Santiago. Die Bereitschaftspolizei hat in Chiles Hauptstadt Santiago eine Protestaktion vor einem Gymnasium unter Einsatz von Wasserwerfern und Tränengas aufgelöst. Parlamentsabgeordnete verlangen Aufklärung und das Menschenrechtsinstitut hat Strafanzeige gegen die Polizei erstattet.
Wie jedes Jahr fanden in ganz Chile Gedenkveranstaltungen anlässlich des Jahrestages des blutigen Putsches gegen die Regierung des sozialistischen Präsidenten Salvador Allende am 11. September 1973 statt. Zu den Aktivitäten zählen lokale Gedenkveranstaltungen, Lichterketten, Besuche von Gedenkstätten und der große Gedenkmarsch in Santiago, der dieses Jahr am 8. September stattfand.
Nach einer Gedenkveranstaltung im Gymnasium N°1 Javiera Carrera versammelte sich eine Gruppe Schülerinnen auf dem Bürgersteig vor der Schule, um ihrem Protest gegen den Militärputsch Ausdruck zu verleihen, der sich dieses Jahr zum 51. Mal jährte. Ohne jede Provokation von Seiten der Schülerinnen soll die Bereitschaftspolizei eingeschritten sein. Um die friedliche Versammlung aufzulösen, wurde die Gruppe mit Wasserwerfern und Tränengasgranaten angegriffen. Die vorherige Mädchenschule lässt erst seit kurzem auch Jungen zu, so dass bis heute Mädchen die große Mehrzahl bilden. Deshalb waren die Opfer des Übergriffes vor allem Mädchen. Vier Schülerinnen wurden laut Berichten mit Pfefferspray angegriffen, zu Boden geworfen und über die Straße geschleift. Eine fünfte Schülerin soll demnach zweimal vom Strahl eines Wasserwerfers niedergeworfen und schließlich von einer Tränengasgranate am Rücken verletzt. Die Schülerinnen wurden mit leichten Verletzungen zur Behandlung in die Notaufnahme eines Krankenhauses eingewiesen.

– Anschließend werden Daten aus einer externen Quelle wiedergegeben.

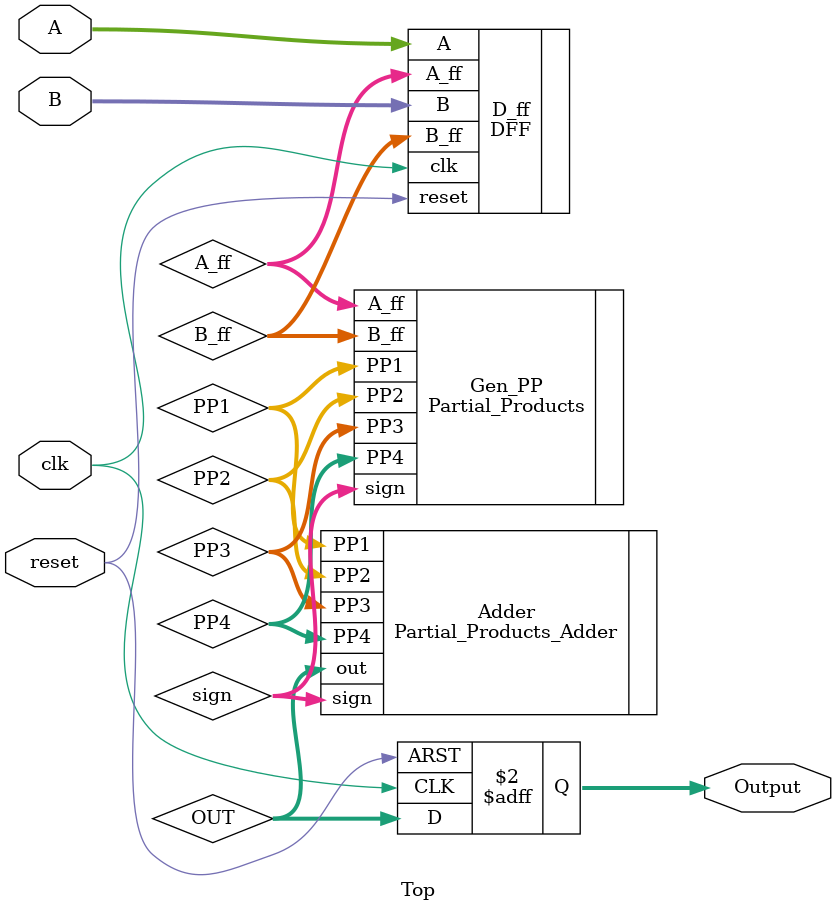
<source format=v>
`timescale 1ns / 1ps

module Top( clk , reset , A , B , Output);
    input clk;
    input reset;
    input [7:0] A;
    input [7:0] B;
    output reg [15:0] Output;
    
    wire [7:0] A_ff , B_ff;
    wire [8:0] PP1 ,PP2 ,PP3 ,PP4;
    wire [3:0] sign;
    wire [15:0] OUT;
    
    DFF D_ff(.clk(clk) , 
            .reset(reset) , 
            .A(A) , 
            .B(B)  ,
            .A_ff(A_ff) ,
            .B_ff(B_ff) );
        
    Partial_Products Gen_PP (
            .A_ff(A_ff),
            .B_ff(B_ff),
            .PP1(PP1),
            .PP2(PP2),
            .PP3(PP3),
            .PP4(PP4),
            .sign(sign)
        );
        
    Partial_Products_Adder Adder(.PP1(PP1) , 
            .PP2(PP2) , 
            .PP3(PP3) , 
            .PP4(PP4) , 
            .sign(sign) , 
            .out(OUT));
    
    always @(posedge clk or posedge reset) begin
        if(reset)
            Output <= 16'b0;
        else
            Output <= OUT; 
    end
endmodule


</source>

Die regionale Leiterin des INDH (Nationales Institut für Menschenrechte), Beatriz Contreras, bezeichnet in der eingereichten Strafanzeige die Aktion der Polizei als ungerechtfertigt, unverhältnismäßig und außerhalb der Rechtsnorm stehend.
In einer öffentlichen Erklärung verurteilt die Schüler:innenvertretung des Gymnasiums den Polizeieinsatz gegen Minderjährige aufs Schärfste und kündigen an, dass sie alles in ihrer Macht stehende unternehmen werde, um die Verantwortlichen vor Gericht zu bringen. "Wir akzeptieren nicht, das die Verletzung der Menschenrechte unserer Mitschüler:innen straflos bleiben", heißt es in der Verlautbarung.

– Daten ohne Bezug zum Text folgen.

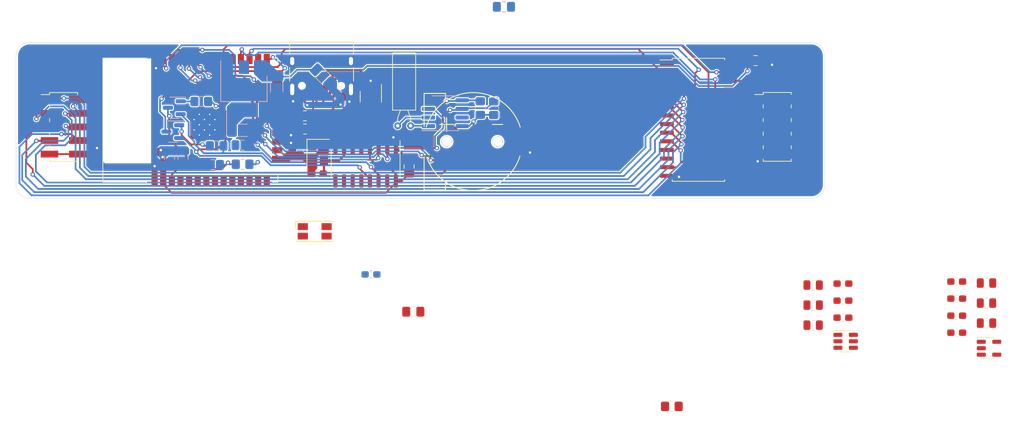
<source format=kicad_pcb>
(kicad_pcb (version 20221018) (generator pcbnew)

  (general
    (thickness 1.6)
  )

  (paper "A4")
  (layers
    (0 "F.Cu" signal)
    (31 "B.Cu" signal)
    (32 "B.Adhes" user "B.Adhesive")
    (33 "F.Adhes" user "F.Adhesive")
    (34 "B.Paste" user)
    (35 "F.Paste" user)
    (36 "B.SilkS" user "B.Silkscreen")
    (37 "F.SilkS" user "F.Silkscreen")
    (38 "B.Mask" user)
    (39 "F.Mask" user)
    (40 "Dwgs.User" user "User.Drawings")
    (41 "Cmts.User" user "User.Comments")
    (42 "Eco1.User" user "User.Eco1")
    (43 "Eco2.User" user "User.Eco2")
    (44 "Edge.Cuts" user)
    (45 "Margin" user)
    (46 "B.CrtYd" user "B.Courtyard")
    (47 "F.CrtYd" user "F.Courtyard")
    (48 "B.Fab" user)
    (49 "F.Fab" user)
    (50 "User.1" user)
    (51 "User.2" user)
    (52 "User.3" user)
    (53 "User.4" user)
    (54 "User.5" user)
    (55 "User.6" user)
    (56 "User.7" user)
    (57 "User.8" user)
    (58 "User.9" user)
  )

  (setup
    (stackup
      (layer "F.SilkS" (type "Top Silk Screen"))
      (layer "F.Paste" (type "Top Solder Paste"))
      (layer "F.Mask" (type "Top Solder Mask") (thickness 0.01))
      (layer "F.Cu" (type "copper") (thickness 0.035))
      (layer "dielectric 1" (type "core") (thickness 1.51) (material "FR4") (epsilon_r 4.5) (loss_tangent 0.02))
      (layer "B.Cu" (type "copper") (thickness 0.035))
      (layer "B.Mask" (type "Bottom Solder Mask") (thickness 0.01))
      (layer "B.Paste" (type "Bottom Solder Paste"))
      (layer "B.SilkS" (type "Bottom Silk Screen"))
      (copper_finish "None")
      (dielectric_constraints no)
    )
    (pad_to_mask_clearance 0)
    (pcbplotparams
      (layerselection 0x00010fc_ffffffff)
      (plot_on_all_layers_selection 0x0000000_00000000)
      (disableapertmacros false)
      (usegerberextensions false)
      (usegerberattributes true)
      (usegerberadvancedattributes true)
      (creategerberjobfile true)
      (dashed_line_dash_ratio 12.000000)
      (dashed_line_gap_ratio 3.000000)
      (svgprecision 4)
      (plotframeref false)
      (viasonmask false)
      (mode 1)
      (useauxorigin false)
      (hpglpennumber 1)
      (hpglpenspeed 20)
      (hpglpendiameter 15.000000)
      (dxfpolygonmode true)
      (dxfimperialunits true)
      (dxfusepcbnewfont true)
      (psnegative false)
      (psa4output false)
      (plotreference true)
      (plotvalue true)
      (plotinvisibletext false)
      (sketchpadsonfab false)
      (subtractmaskfromsilk false)
      (outputformat 1)
      (mirror false)
      (drillshape 1)
      (scaleselection 1)
      (outputdirectory "")
    )
  )

  (net 0 "")
  (net 1 "+3V3")
  (net 2 "GND")
  (net 3 "Net-(U2-XI)")
  (net 4 "Net-(U2-XO)")
  (net 5 "/EN")
  (net 6 "+5V")
  (net 7 "VBUS")
  (net 8 "/A")
  (net 9 "/B")
  (net 10 "/C")
  (net 11 "/D")
  (net 12 "/E")
  (net 13 "/F")
  (net 14 "/G")
  (net 15 "/Dot")
  (net 16 "/Seg_1")
  (net 17 "/Seg_2")
  (net 18 "/Seg_3")
  (net 19 "/Seg_4")
  (net 20 "/Seg_5")
  (net 21 "/Seg_6")
  (net 22 "unconnected-(J3-CC1-PadA5)")
  (net 23 "Net-(J3-SBU1)")
  (net 24 "unconnected-(J3-CC2-PadB5)")
  (net 25 "Net-(J3-SBU2)")
  (net 26 "Net-(Q1-G)")
  (net 27 "/RTS")
  (net 28 "Net-(Q2-G)")
  (net 29 "/DTR")
  (net 30 "/GPIO_0")
  (net 31 "/GPIO_3_RX")
  (net 32 "/GPIO_1_TX")
  (net 33 "unconnected-(U2-~{CTS}-Pad9)")
  (net 34 "unconnected-(U2-~{DSR}-Pad10)")
  (net 35 "unconnected-(U2-~{RI}-Pad11)")
  (net 36 "unconnected-(U2-~{DCD}-Pad12)")
  (net 37 "unconnected-(U2-R232-Pad15)")
  (net 38 "unconnected-(U3-SENSOR_VP-Pad4)")
  (net 39 "unconnected-(U3-SENSOR_VN-Pad5)")
  (net 40 "unconnected-(U3-SHD{slash}SD2-Pad17)")
  (net 41 "unconnected-(U3-SWP{slash}SD3-Pad18)")
  (net 42 "unconnected-(U3-SCS{slash}CMD-Pad19)")
  (net 43 "unconnected-(U3-SCK{slash}CLK-Pad20)")
  (net 44 "unconnected-(U3-SDO{slash}SD0-Pad21)")
  (net 45 "unconnected-(U3-SDI{slash}SD1-Pad22)")
  (net 46 "/VSPI_CS")
  (net 47 "/VSPI_CLK")
  (net 48 "/VSPI_MISO")
  (net 49 "unconnected-(U3-NC-Pad32)")
  (net 50 "/VSPI_MOSI")
  (net 51 "unconnected-(U3-IO34-Pad6)")
  (net 52 "unconnected-(U3-IO35-Pad7)")
  (net 53 "unconnected-(U3-IO33-Pad9)")
  (net 54 "unconnected-(U3-IO2-Pad24)")
  (net 55 "unconnected-(U3-IO4-Pad26)")
  (net 56 "unconnected-(U5-OUT11-Pad11)")
  (net 57 "unconnected-(U5-OUT10-Pad12)")
  (net 58 "/BLANK")
  (net 59 "/LOAD")
  (net 60 "unconnected-(U5-OUT9-Pad17)")
  (net 61 "unconnected-(U5-OUT8-Pad18)")
  (net 62 "unconnected-(U5-OUT7-Pad19)")
  (net 63 "unconnected-(U5-OUT6-Pad20)")
  (net 64 "/USB_+")
  (net 65 "/USB_-")
  (net 66 "/usb_-")
  (net 67 "/usb_+")
  (net 68 "unconnected-(U3-IO15-Pad23)")
  (net 69 "/I2C_SCL")
  (net 70 "/I2C_SDA")
  (net 71 "Net-(U6-X1)")
  (net 72 "Net-(U6-X2)")
  (net 73 "+3V0")
  (net 74 "unconnected-(U6-SQW{slash}OUT-Pad7)")
  (net 75 "/LED_R")
  (net 76 "/LED_G")
  (net 77 "/LED_B")
  (net 78 "/V_SEGMENT")
  (net 79 "/V_FILLAMENT")
  (net 80 "Net-(U7-FB)")
  (net 81 "Net-(U8-FB)")
  (net 82 "/DAC_1")
  (net 83 "/DAC_2")
  (net 84 "/EN_2")
  (net 85 "/EN_1")
  (net 86 "Net-(D2-A)")
  (net 87 "unconnected-(U7-NC-Pad6)")
  (net 88 "Net-(U8-SW)")
  (net 89 "Net-(D1-A)")

  (footprint "Resistor_SMD:R_0805_2012Metric" (layer "F.Cu") (at 204.5215 119.577))

  (footprint "Resistor_SMD:R_0805_2012Metric" (layer "F.Cu") (at 230.0243 116.3284))

  (footprint "Crystal:Crystal_C38-LF_D3.0mm_L8.0mm_Horizontal" (layer "F.Cu") (at 145.2982 93.1594 180))

  (footprint "Package_TO_SOT_SMD:SOT-23-6" (layer "F.Cu") (at 139.446 88.8701 -90))

  (footprint "Connector_PinHeader_2.00mm:PinHeader_2x05_P2.00mm_Vertical_SMD" (layer "F.Cu") (at 199.2376 93.3196))

  (footprint "Capacitor_SMD:C_0603_1608Metric_Pad1.08x0.95mm_HandSolder" (layer "F.Cu") (at 225.6443 121.1284))

  (footprint "Resistor_SMD:R_0805_2012Metric" (layer "F.Cu") (at 204.5215 116.627))

  (footprint "Connector_USB:USB_C_Receptacle_HRO_TYPE-C-31-M-12" (layer "F.Cu") (at 132.207 84.6791 180))

  (footprint "Capacitor_SMD:C_0805_2012Metric_Pad1.18x1.45mm_HandSolder" (layer "F.Cu") (at 145.6983 120.5484))

  (footprint "Capacitor_SMD:C_0603_1608Metric_Pad1.08x0.95mm_HandSolder" (layer "F.Cu") (at 225.6443 123.6384))

  (footprint "C70381:BAT-SMD_CR1220-2" (layer "F.Cu") (at 154.5082 95.504))

  (footprint "Package_TO_SOT_SMD:SOT-23-6" (layer "F.Cu") (at 209.3015 124.907))

  (footprint "Capacitor_SMD:C_0603_1608Metric_Pad1.08x0.95mm_HandSolder" (layer "F.Cu") (at 225.6443 116.1084))

  (footprint "Connector_PinHeader_2.00mm:PinHeader_2x05_P2.00mm_Vertical_SMD" (layer "F.Cu") (at 94.2572 93.3318))

  (footprint "Resistor_SMD:R_0805_2012Metric_Pad1.20x1.40mm_HandSolder" (layer "F.Cu") (at 129.7686 93.6498))

  (footprint "Package_TO_SOT_SMD:SOT-23-5" (layer "F.Cu") (at 230.3943 125.9284))

  (footprint "Package_SO:SOIC-16_3.9x9.9mm_P1.27mm" (layer "F.Cu") (at 138.684 98.806 -90))

  (footprint "Package_SO:SOIC-28W_7.5x17.9mm_P1.27mm" (layer "F.Cu") (at 187.6534 92.2782))

  (footprint "Capacitor_SMD:C_0603_1608Metric_Pad1.08x0.95mm_HandSolder" (layer "F.Cu") (at 225.6443 118.6184))

  (footprint "Capacitor_SMD:C_0805_2012Metric_Pad1.18x1.45mm_HandSolder" (layer "F.Cu") (at 145.0848 99.1616 90))

  (footprint "Resistor_SMD:R_0805_2012Metric" (layer "F.Cu") (at 230.0243 119.2784))

  (footprint "Resistor_SMD:R_0805_2012Metric" (layer "F.Cu") (at 204.5215 122.527))

  (footprint "Resistor_SMD:R_0805_2012Metric" (layer "F.Cu") (at 230.0243 122.2284))

  (footprint "Capacitor_SMD:C_0805_2012Metric_Pad1.18x1.45mm_HandSolder" (layer "F.Cu") (at 196.0411 83.566))

  (footprint "Capacitor_SMD:C_0603_1608Metric_Pad1.08x0.95mm_HandSolder" (layer "F.Cu") (at 208.9015 121.427))

  (footprint "Capacitor_SMD:C_0603_1608Metric_Pad1.08x0.95mm_HandSolder" (layer "F.Cu") (at 208.9015 116.407))

  (footprint "Crystal:Crystal_SMD_3225-4Pin_3.2x2.5mm" (layer "F.Cu") (at 131.699 97.155 -90))

  (footprint "RF_Module:ESP32-WROOM-32" (layer "F.Cu") (at 115.885 92.3281 90))

  (footprint "LED_SMD:LED_RGB_1210" (layer "F.Cu") (at 131.1902 108.712))

  (footprint "Capacitor_SMD:C_0603_1608Metric_Pad1.08x0.95mm_HandSolder" (layer "F.Cu") (at 129.032 96.774 -90))

  (footprint "Resistor_SMD:R_0805_2012Metric_Pad1.20x1.40mm_HandSolder" (layer "F.Cu") (at 183.7342 134.493))

  (footprint "Capacitor_SMD:C_0603_1608Metric_Pad1.08x0.95mm_HandSolder" (layer "F.Cu") (at 208.9015 118.917))

  (footprint "Capacitor_SMD:C_0603_1608Metric_Pad1.08x0.95mm_HandSolder" (layer "F.Cu") (at 131.572 100.203))

  (footprint "Resistor_SMD:R_0805_2012Metric_Pad1.20x1.40mm_HandSolder" (layer "F.Cu") (at 129.7432 91.694))

  (footprint "Package_TO_SOT_SMD:SOT-23" (layer "B.Cu") (at 110.5408 90.5002 180))

  (footprint "Package_SO:SOIC-8_3.9x4.9mm_P1.27mm" (layer "B.Cu") (at 150.4046 91.313))

  (footprint "Capacitor_SMD:C_1206_3216Metric_Pad1.33x1.80mm_HandSolder" (layer "B.Cu") (at 125.603 87.4776 -90))

  (footprint "Capacitor_SMD:C_0805_2012Metric_Pad1.18x1.45mm_HandSolder" (layer "B.Cu") (at 159.0294 75.6412 180))

  (footprint "Resistor_SMD:R_0805_2012Metric_Pad1.20x1.40mm_HandSolder" (layer "B.Cu") (at 157.5308 90.5764 -90))

  (footprint "Package_TO_SOT_SMD:SOT-23" (layer "B.Cu") (at 110.3145 94.0206 180))

  (footprint "Resistor_SMD:R_0805_2012Metric_Pad1.20x1.40mm_HandSolder" (layer "B.Cu")
    (tstamp 8a5ddddc-7503-412d-823b-e91a33947c89)
    (at 114.5032 89.5858 180)
    (descr "Resistor SMD 0805 (2012 Metric), square (rectangular) end terminal, IPC_7351 nominal with elongated pad for handsoldering. (Body size source: IPC-SM-782 page 72, https://www.pcb-3d.com/wordpress/wp-content/uploads/ipc-sm-782a_amendment_1_and_2.pdf), generated with kicad-footprint-generator")
    (tags "resistor handsolder")
    (property "Sheetfile" "controller-board.kicad_sch")
    (property "Sheetname" "")
    (property "ki_description" "Resistor")
    (property "ki_keywords" "R res resistor")
    (path "/d675b4c3-4010-4bc4-b2da-1c41e7297f2e")
    (attr smd)
    (fp_text reference "R3" (at 0 1.65) (layer "B.SilkS") hide
        (effects (font (size 1 1) (thickness 0.15)) (justify mirror))
      (tstamp 3fa7e8fd-03dd-4043-8daf-1869aa0b1fae)
    )
    (fp_text value "220" (at 0 -1.65) (layer "B.Fab")
        (effects (font (size 1 1) (thickness 0.15)) (justify mirror))
      (tstamp ad2a0120-7bd5-4405-9cf3-92c03fab92dc)
    )
    (fp_text user "${REFERENCE}" (at 0 0) (layer "B.Fab")
        (effects (font (size 0.5 0.5) (thickness 0.08)) (justify mirror))
      (tstamp 4350e696-7e1b-413b-a8ac-bb9c72111cff)
    )
    (fp_line (start -0.227064 -0.735) (end 0.227064 -0.735)
      (stroke (width 0.12) (type solid)) (layer "B.SilkS") (tstamp da15bee5-bada-4e9d-bdd1-6a74c43d1c25))
    (fp_line (start -0.227064 0.735) (end 0.227064 0.735)
      (stroke (width 0.12) (type solid)) (layer "B.SilkS") (tstamp f1ce18cb-5ca5-458f-a509-42dea51d3cef))
    (fp_line (start -1.85 -0.95) (end -1.85 0.95)
      (stroke (width 0.05) (type solid)) (layer "B.CrtYd") (tstamp 1ce2815b-fc8f-4234-8828-6193346a663c))
    (fp_line (start -1.85 0.95) (end 1.85 0.95)
      (stroke (width 0.05) (type solid)) (layer "B.CrtYd") (tstamp 90d3f29f-2ef6-4995-ad52-314507e33ea3))
    (fp_line (start 1.85 -0.95) (end -1.85 -0.95)
      (stroke (width 0.05) (type solid)) (layer "B.CrtYd") (tstamp fa2dbed1-f6a5-4aa5-8945-174350b3d193))
    (fp_line (start 1.85 0.95) (end 1.85 -0.95)
      (stroke (width 0.05) (type solid)) (layer "B.CrtYd") (tstamp 60ce5fdb-8e38-4063-9480-3cd1ee809a45))
    (fp_line (start -1 -0.625) (end -1 0.625)
      (stroke (width 0.1) (type solid)) (layer "B.Fab") (tstamp b0b9b9e6-025c-4d0b-a5c1-464e38f071a6))
    (fp_line (start -1 0.625) (end 1 0.625)
      (stroke (width 0.1) (type solid)) (layer "B.Fab") (tstamp 3ba68f9a-4fc6-4d7c-9472-5a2b8c67e561))
    (fp_line (start 1 -0.625) (end -1 -0.625)
      (stroke (width 0.1) (type solid)) (layer "B.Fab") (tstamp ae3ce80f-d466-4932-8a09-242778a7992d))
    (fp_line (start 1 0.625) (end 1 -0.625)
      (stroke (width 0.1) (type solid)) (layer "B.Fab") (tstamp cfb0f603-05eb-444a-9e74-6ddabd9ddfc3))
    (pad "1" smd roundrect (at -1 0 180) (size 1.2 1.4) (l
... [244200 chars truncated]
</source>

Der Polizeieinsatz wird auch ein parlamentarisches Nachspiel haben. Die Parlamentsabgeordnete Ana Maria Gazmuri verlangt von der Innenministerin Carolina Toha eine Erklärung und die Aufklärung des Vorkommnisses. "Die Gewalt, die die Bereitschaftspolizei gegen Jugendliche ausübt, ist unentschuldbar. Wir sind mit diesem Verfahren nicht einverstanden und deshalb möchten wir mit der Unterschrift von 17 Abgeordneten, die aus der Regierung stammen, Minister Tohá respektvoll um Erklärungen bitten", so die Abgeordnete. Des Weiteren verlangt sie Aufklärung über die Polizeiprotokolle im Zusammenhang mit friedlichen Demonstrationen, insbesondere wenn Kinder und Jugendliche beteiligt sind.